**EXERCISE AIM:** Taking only the lines of the data below from the line with "vfov_deg: 19.9" to the line with "focal_mm: 300", ends included, write them out exactly and without pictures.

**DATASET CONTENT:**
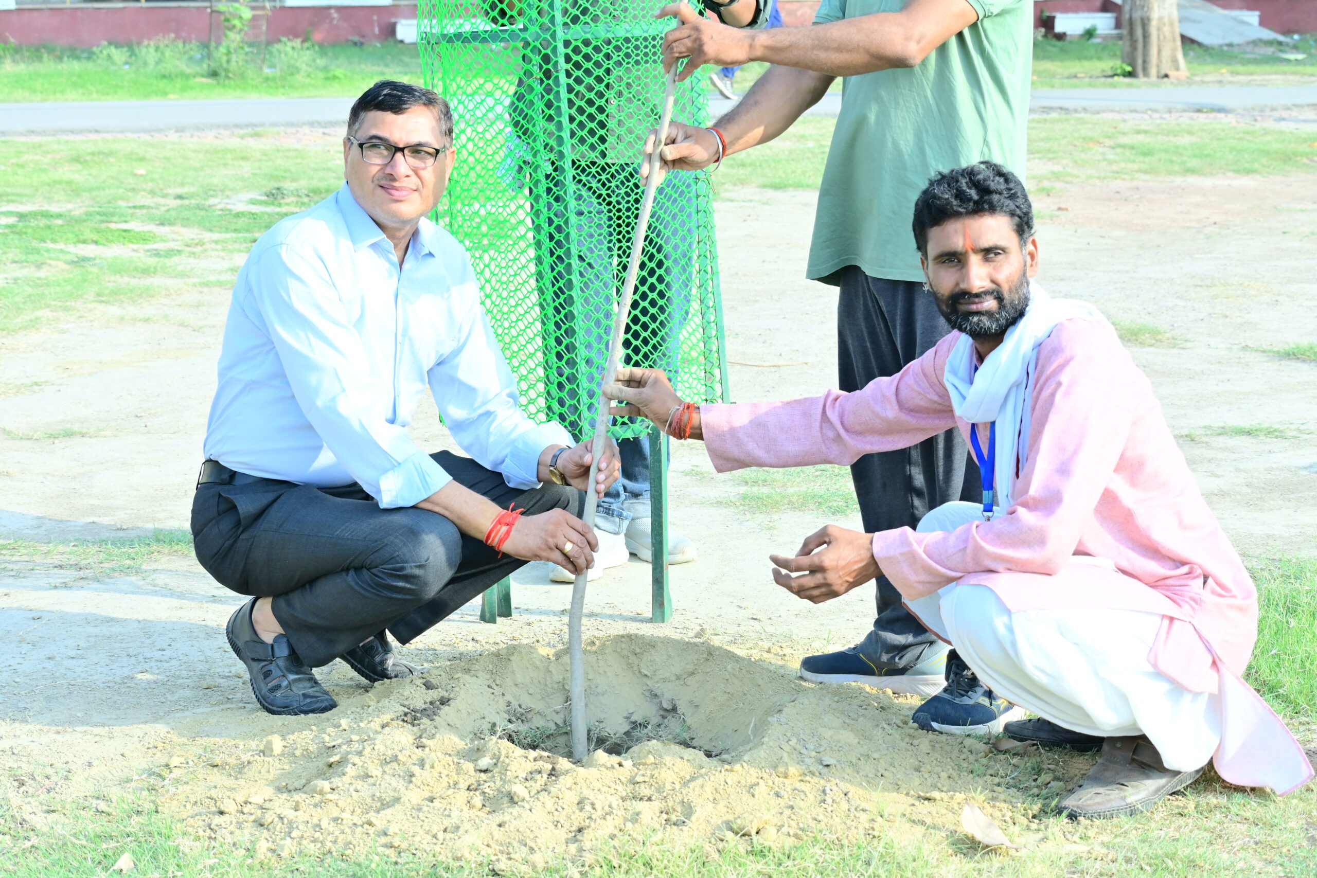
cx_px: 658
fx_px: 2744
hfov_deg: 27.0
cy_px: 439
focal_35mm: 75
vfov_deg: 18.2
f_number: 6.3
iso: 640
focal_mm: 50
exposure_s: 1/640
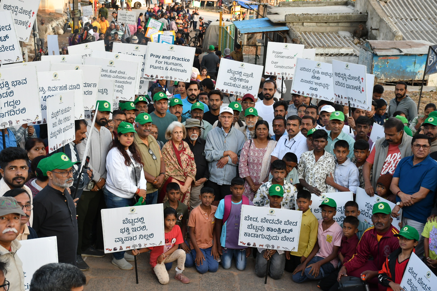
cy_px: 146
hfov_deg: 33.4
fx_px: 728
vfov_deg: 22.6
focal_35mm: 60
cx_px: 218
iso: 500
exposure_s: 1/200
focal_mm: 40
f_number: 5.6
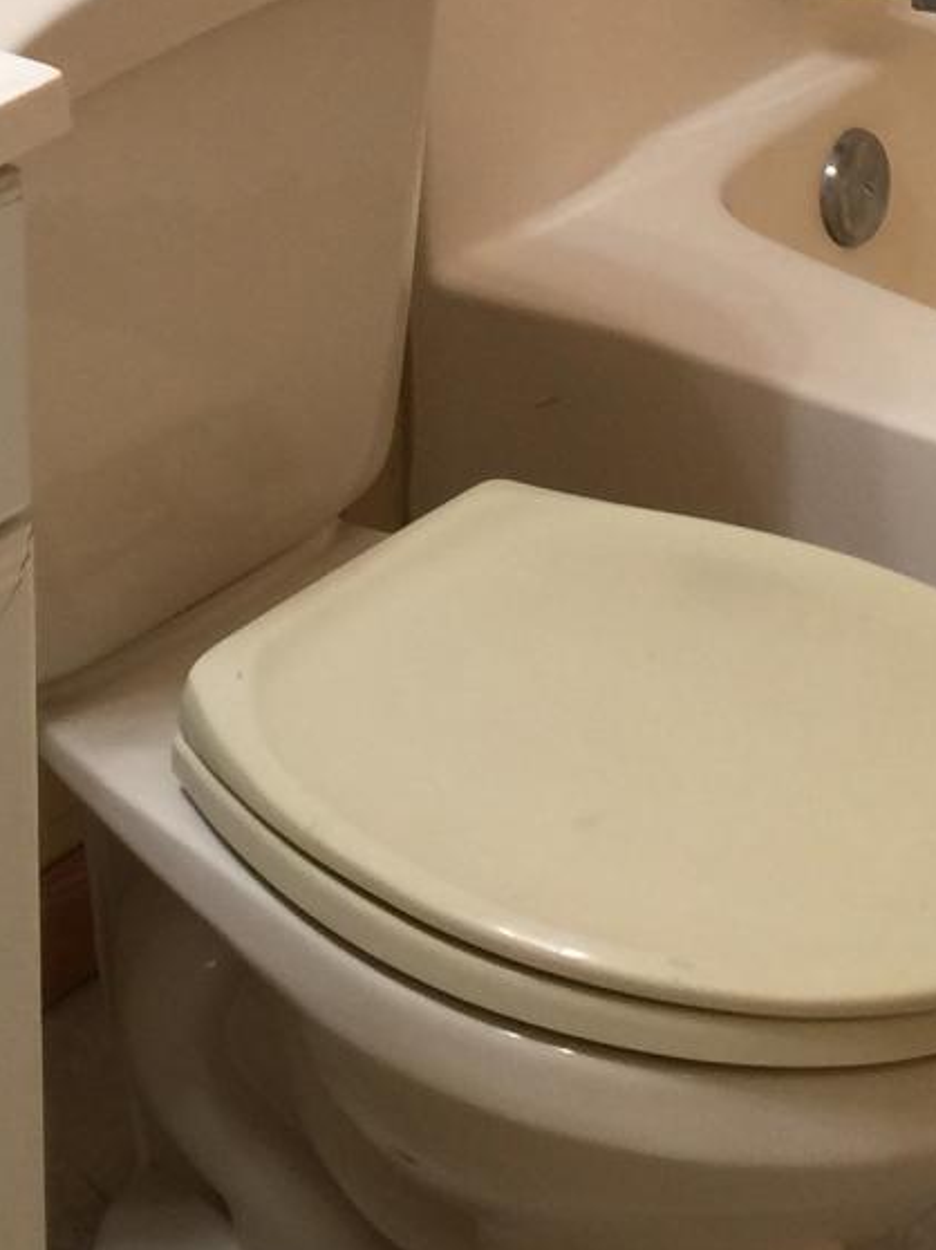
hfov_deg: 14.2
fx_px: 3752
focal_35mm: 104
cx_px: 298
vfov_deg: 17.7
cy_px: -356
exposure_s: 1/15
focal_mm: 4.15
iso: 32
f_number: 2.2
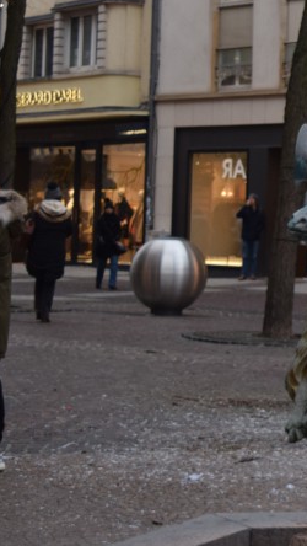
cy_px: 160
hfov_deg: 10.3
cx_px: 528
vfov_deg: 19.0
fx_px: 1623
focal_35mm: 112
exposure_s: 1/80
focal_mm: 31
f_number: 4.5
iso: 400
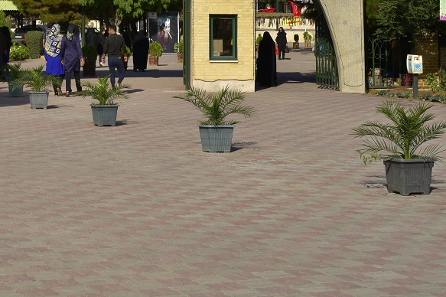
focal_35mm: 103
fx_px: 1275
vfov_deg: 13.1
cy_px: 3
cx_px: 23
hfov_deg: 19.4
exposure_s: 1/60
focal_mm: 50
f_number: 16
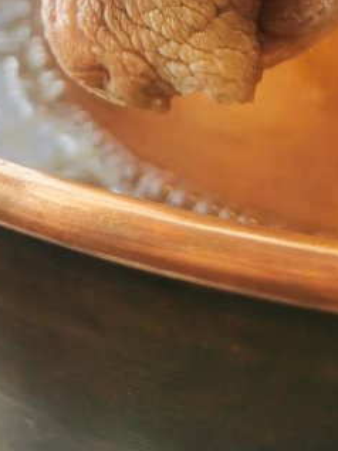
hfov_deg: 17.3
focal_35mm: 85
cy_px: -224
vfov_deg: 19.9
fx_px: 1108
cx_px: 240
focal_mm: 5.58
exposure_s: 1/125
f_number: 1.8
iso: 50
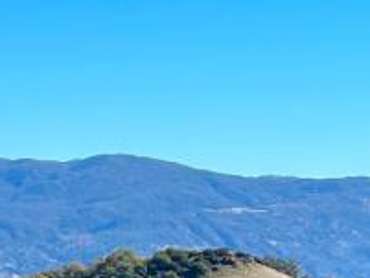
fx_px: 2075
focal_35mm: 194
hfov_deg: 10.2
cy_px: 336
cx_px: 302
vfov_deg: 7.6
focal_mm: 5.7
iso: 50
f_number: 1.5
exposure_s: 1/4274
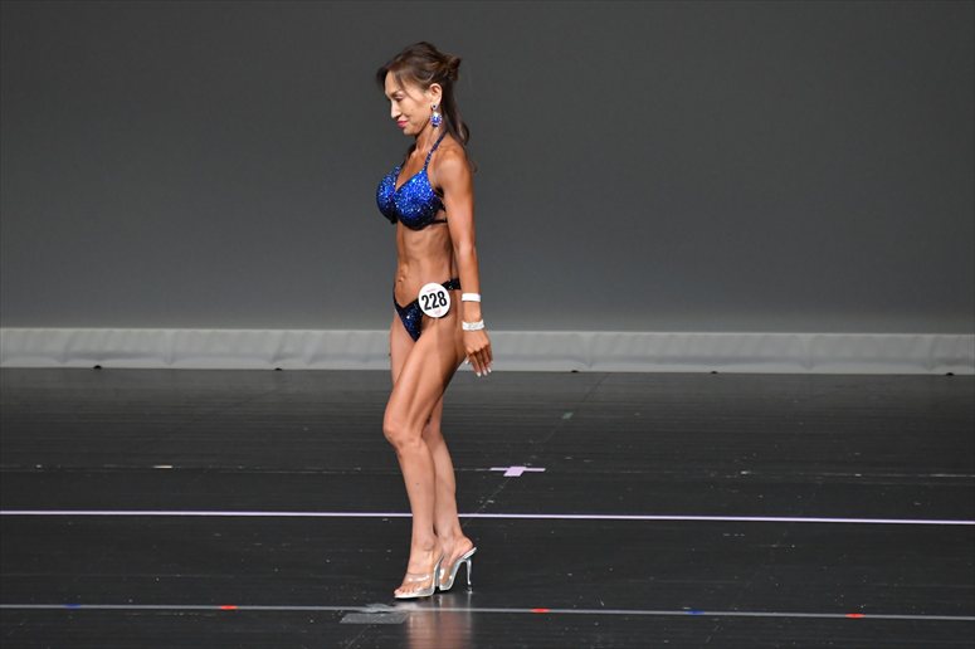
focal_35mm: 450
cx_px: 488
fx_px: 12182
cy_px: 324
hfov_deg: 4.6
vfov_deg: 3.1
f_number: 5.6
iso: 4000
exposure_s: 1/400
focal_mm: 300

--

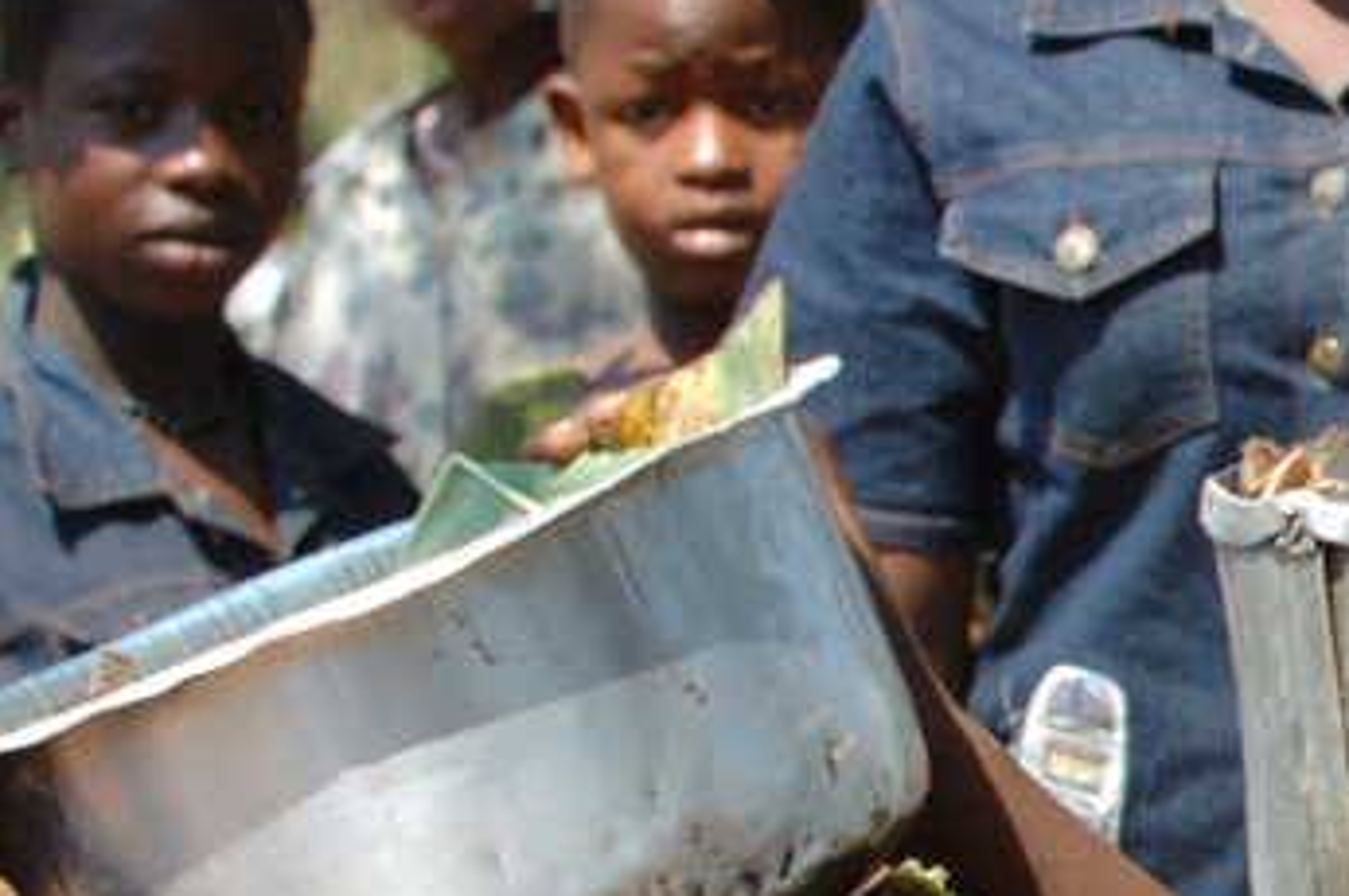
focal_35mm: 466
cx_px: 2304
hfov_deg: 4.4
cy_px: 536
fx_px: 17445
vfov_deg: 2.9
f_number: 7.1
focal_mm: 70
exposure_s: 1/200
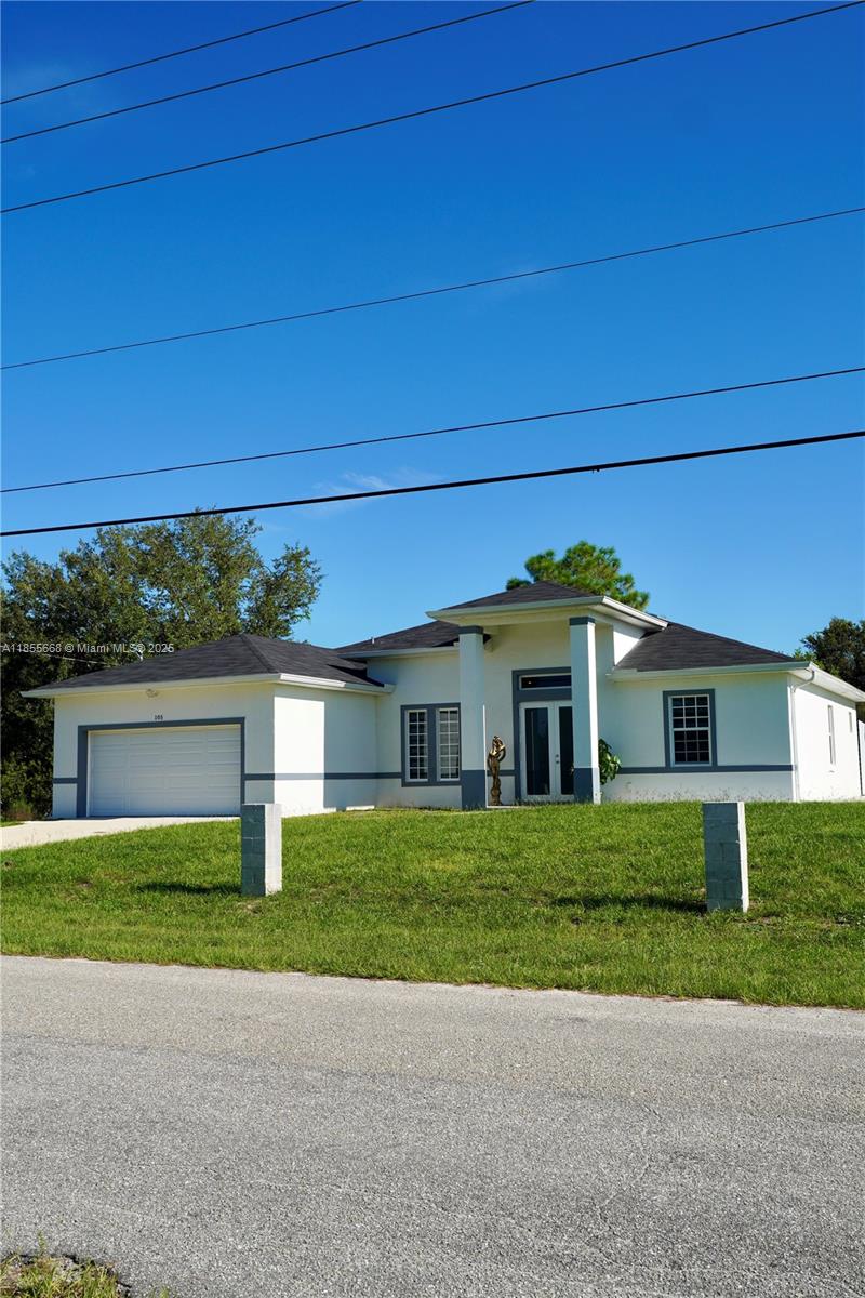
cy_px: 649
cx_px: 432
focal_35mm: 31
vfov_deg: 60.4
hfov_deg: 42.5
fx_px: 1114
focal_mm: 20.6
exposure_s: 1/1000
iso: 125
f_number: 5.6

**RESULT FOR THIS TASK:**
vfov_deg: 19.9
fx_px: 1108
cx_px: 240
focal_mm: 5.58
exposure_s: 1/125
f_number: 1.8
iso: 50
fx_px: 2075
focal_35mm: 194
hfov_deg: 10.2
cy_px: 336
cx_px: 302
vfov_deg: 7.6
focal_mm: 5.7
iso: 50
f_number: 1.5
exposure_s: 1/4274
focal_35mm: 450
cx_px: 488
fx_px: 12182
cy_px: 324
hfov_deg: 4.6
vfov_deg: 3.1
f_number: 5.6
iso: 4000
exposure_s: 1/400
focal_mm: 300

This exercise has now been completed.